**Task directions:** Output, exactly as written, the lines below from the one that has "localparam DATA_POS_HEAD = WIDTH_PKT" through the one that has "output reg [4:0] WriteRegM;"; nothing else, and no pictures.

**Data for this task:**
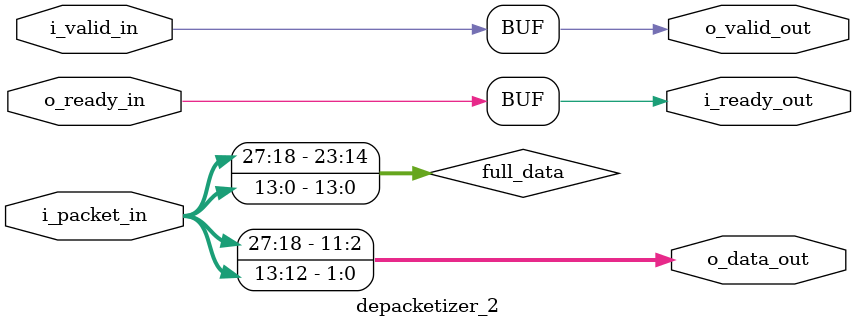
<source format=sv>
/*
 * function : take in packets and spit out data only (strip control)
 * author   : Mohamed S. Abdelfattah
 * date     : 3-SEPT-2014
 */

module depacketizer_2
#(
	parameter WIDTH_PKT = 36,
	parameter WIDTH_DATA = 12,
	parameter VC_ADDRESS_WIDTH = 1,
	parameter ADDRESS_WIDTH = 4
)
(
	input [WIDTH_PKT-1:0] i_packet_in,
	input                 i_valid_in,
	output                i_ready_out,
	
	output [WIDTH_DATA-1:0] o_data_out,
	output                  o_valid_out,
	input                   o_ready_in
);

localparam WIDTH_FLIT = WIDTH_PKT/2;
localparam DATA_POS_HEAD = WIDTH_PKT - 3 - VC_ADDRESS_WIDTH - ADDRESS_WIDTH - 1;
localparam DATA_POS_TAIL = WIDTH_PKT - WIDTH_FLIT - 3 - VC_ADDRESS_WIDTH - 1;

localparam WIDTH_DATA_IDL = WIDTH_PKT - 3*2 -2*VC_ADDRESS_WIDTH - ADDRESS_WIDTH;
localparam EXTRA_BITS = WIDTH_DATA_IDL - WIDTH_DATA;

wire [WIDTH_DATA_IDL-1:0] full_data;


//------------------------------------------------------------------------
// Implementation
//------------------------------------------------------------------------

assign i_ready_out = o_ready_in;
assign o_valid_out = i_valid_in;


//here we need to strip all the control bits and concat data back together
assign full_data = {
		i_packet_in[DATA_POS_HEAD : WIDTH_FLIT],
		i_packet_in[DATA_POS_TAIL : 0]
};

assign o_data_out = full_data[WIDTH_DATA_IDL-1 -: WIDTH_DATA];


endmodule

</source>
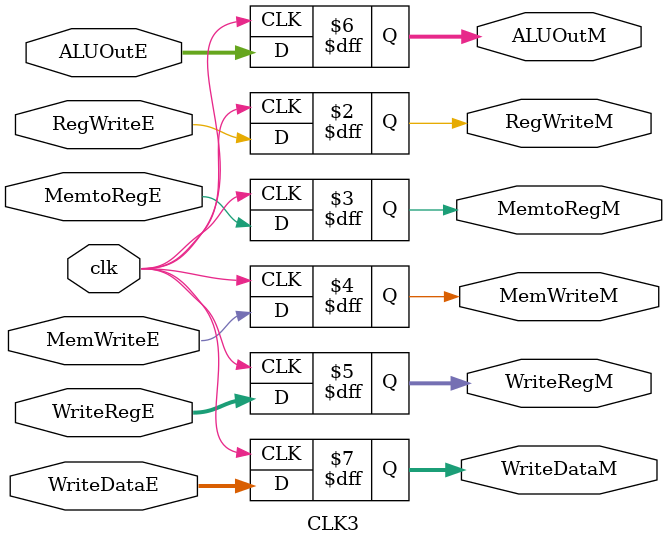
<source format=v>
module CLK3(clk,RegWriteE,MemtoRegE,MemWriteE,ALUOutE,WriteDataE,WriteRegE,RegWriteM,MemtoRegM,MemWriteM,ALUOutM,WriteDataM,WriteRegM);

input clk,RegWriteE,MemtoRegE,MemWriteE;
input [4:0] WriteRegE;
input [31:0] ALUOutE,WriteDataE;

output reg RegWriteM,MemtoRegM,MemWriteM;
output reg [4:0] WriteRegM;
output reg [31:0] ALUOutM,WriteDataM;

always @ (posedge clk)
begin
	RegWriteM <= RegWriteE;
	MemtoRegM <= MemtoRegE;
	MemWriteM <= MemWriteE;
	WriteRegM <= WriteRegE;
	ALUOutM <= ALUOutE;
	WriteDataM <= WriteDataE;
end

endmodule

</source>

**Solution to the problem:**
localparam DATA_POS_HEAD = WIDTH_PKT - 3 - VC_ADDRESS_WIDTH - ADDRESS_WIDTH - 1;
localparam DATA_POS_TAIL = WIDTH_PKT - WIDTH_FLIT - 3 - VC_ADDRESS_WIDTH - 1;

localparam WIDTH_DATA_IDL = WIDTH_PKT - 3*2 -2*VC_ADDRESS_WIDTH - ADDRESS_WIDTH;
localparam EXTRA_BITS = WIDTH_DATA_IDL - WIDTH_DATA;

wire [WIDTH_DATA_IDL-1:0] full_data;


//------------------------------------------------------------------------
// Implementation
//------------------------------------------------------------------------

assign i_ready_out = o_ready_in;
assign o_valid_out = i_valid_in;


//here we need to strip all the control bits and concat data back together
assign full_data = {
		i_packet_in[DATA_POS_HEAD : WIDTH_FLIT],
		i_packet_in[DATA_POS_TAIL : 0]
};

assign o_data_out = full_data[WIDTH_DATA_IDL-1 -: WIDTH_DATA];


endmodule

</source>
<source format=v>
module CLK3(clk,RegWriteE,MemtoRegE,MemWriteE,ALUOutE,WriteDataE,WriteRegE,RegWriteM,MemtoRegM,MemWriteM,ALUOutM,WriteDataM,WriteRegM);

input clk,RegWriteE,MemtoRegE,MemWriteE;
input [4:0] WriteRegE;
input [31:0] ALUOutE,WriteDataE;

output reg RegWriteM,MemtoRegM,MemWriteM;
output reg [4:0] WriteRegM;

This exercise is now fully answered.